Dean Watson, Joint Managing Director at national property and construction consultancy Wakemans, warns that key issues could stifle UK construction industry growth.
As the General Election campaign takes shape, the Conservatives look set to reinforce their plans regarding access to the single market and the free movement of workers into and out of Europe, while Labour and the Liberal Democrats are expected to campaign for a soft Brexit. One thing is clear: a healthy construction industry is vital if the political parties are to deliver on their manifesto promises when it comes to housing, schools and infrastructure projects.
The overall indications for future growth in the construction sector look good. According to the Construction Products Association’s (CPA) latest forecasts, output is projected to rise by 1.3% this year and 1.2% and 2.3% in 2018 and 2019 respectively. On closer examination, however, the worry is that this growth will not be uniform across all sectors but will instead be concentrated in a couple of areas.
Infrastructure projects in the energy, rail and water sectors, including Hinckley Point C and HS2, are set to fuel growth driven by the £300million National Infrastructure and Construction Pipeline. Thanks to demand from buyers looking to get on to the property ladder and Help to Buy equity loans, private housebuilding is also on target to support construction growth, rising by 7.2% between 2017 and 2019 according to the CPA.
That said, Help to Buy is scheduled to end in 2021 so cannot be considered a long-term solution. In light of this, the housebuilding sector is eager to receive clarification, and it needs to come sooner rather than later, as to what measures the government will introduce to provide the necessary stimulus for continued growth.
If infrastructure and housebuilding projects represent the upside, the counterbalance is that there will be fewer commercial and industrial projects such as offices and factories. After a 1% dip this year, the CPA projects a further 12% fall in office building in 2018, while the construction of factories is expected to decrease by 5% this year and 4% in 2018.
One of the key factors that could put the brakes on growth has to be costs. Construction prices rose throughout 2016, and with government indices reporting that input costs for goods bought and sold by UK manufacturers are increasing faster than at any time since 2008, more rises in construction prices are to be expected.
Raw materials will be a key driver of rising prices. Between the final quarter of 2016 and the first quarter of this year the average cost of building materials rose by 2.5%, which is equivalent to 10% on an annualised basis. Despite its recent rally, the weaker pound will affect imports, with metal prices showing the biggest increase.

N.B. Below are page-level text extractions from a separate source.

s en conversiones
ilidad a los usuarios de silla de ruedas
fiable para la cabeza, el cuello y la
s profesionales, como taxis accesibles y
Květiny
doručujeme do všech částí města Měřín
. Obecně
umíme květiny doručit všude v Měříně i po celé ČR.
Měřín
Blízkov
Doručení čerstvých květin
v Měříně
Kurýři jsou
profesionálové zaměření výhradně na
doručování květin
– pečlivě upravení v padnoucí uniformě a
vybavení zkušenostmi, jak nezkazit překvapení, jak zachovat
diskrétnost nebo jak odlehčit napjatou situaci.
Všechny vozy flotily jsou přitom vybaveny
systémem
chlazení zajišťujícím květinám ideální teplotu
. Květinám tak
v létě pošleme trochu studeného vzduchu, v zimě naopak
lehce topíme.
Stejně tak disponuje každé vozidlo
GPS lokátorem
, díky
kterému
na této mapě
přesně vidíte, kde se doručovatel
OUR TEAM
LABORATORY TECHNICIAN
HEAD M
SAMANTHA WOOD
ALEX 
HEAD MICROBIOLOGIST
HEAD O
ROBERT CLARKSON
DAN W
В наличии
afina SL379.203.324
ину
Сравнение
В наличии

There is plenty of evidence that the devaluation of sterling is starting to push up prices in the wider economy and prolonged currency weakness makes it inevitable that construction costs will rise in accordance with higher rates of inflation.

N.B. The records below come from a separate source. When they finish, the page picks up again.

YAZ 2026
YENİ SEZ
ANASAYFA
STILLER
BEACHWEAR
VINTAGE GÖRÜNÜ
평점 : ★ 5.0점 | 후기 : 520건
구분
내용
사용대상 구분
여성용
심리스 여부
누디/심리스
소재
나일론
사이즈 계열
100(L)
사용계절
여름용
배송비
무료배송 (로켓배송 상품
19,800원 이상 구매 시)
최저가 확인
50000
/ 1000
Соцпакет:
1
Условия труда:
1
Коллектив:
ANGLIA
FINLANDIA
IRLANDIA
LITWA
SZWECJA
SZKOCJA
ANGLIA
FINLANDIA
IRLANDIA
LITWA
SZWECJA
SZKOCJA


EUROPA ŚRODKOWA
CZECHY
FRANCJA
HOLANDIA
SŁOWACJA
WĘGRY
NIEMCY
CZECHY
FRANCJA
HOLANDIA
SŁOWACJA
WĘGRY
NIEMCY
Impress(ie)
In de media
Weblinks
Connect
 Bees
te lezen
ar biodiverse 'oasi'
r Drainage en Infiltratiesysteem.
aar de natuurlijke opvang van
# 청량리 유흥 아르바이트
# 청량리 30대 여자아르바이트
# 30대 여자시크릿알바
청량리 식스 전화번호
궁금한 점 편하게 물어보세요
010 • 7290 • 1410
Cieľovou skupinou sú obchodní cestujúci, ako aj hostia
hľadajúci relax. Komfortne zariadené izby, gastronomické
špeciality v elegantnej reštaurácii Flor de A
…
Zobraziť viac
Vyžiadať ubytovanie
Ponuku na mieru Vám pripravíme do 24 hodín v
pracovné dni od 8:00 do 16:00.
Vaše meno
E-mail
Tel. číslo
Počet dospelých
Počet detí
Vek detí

Further pressure is expected to come from labour rates, which rise annually. As employers contend with the Apprentice Levy and the National Living Wage, wage increases would not only be fuelled by higher inflation, but would also be impacted by the ongoing skills shortage.
The skills crisis is a longstanding problem and is unlikely to be easily resolved. Nevertheless recent developments look promising as there is the hope of support from the regional growth hubs, enterprise partnerships and initiatives like the Midlands Engine Strategy. Designed to boost growth by investing in skills, transport and innovation while also attracting inward investment from around the world, they are a potential source of much-needed funding for construction industry training.
The plight of EU nationals happily settled here and in employment is already emerging as a key platform for Brexit negotiations and is likely to feature heavily in election debates. Meanwhile, the recruitment of migrant workers resonates strongly with the construction sector, making it essential that the new government clarifies the UK’s visa policy.
In the coming 12 to 18 months it is more important than ever for builders, developers and owners to stay flexible about project procurement, finance and delivery. By guarding against uncertainty becoming a barrier to successful development, the industry should be well-placed to meet the challenges of the prevailing construction landscape post-Brexit.
Whatever the outcome of the General Election, the skills crisis, increasing wages, rising raw materials costs and the economic uncertainties surrounding Brexit must not be allowed to stifle construction industry growth.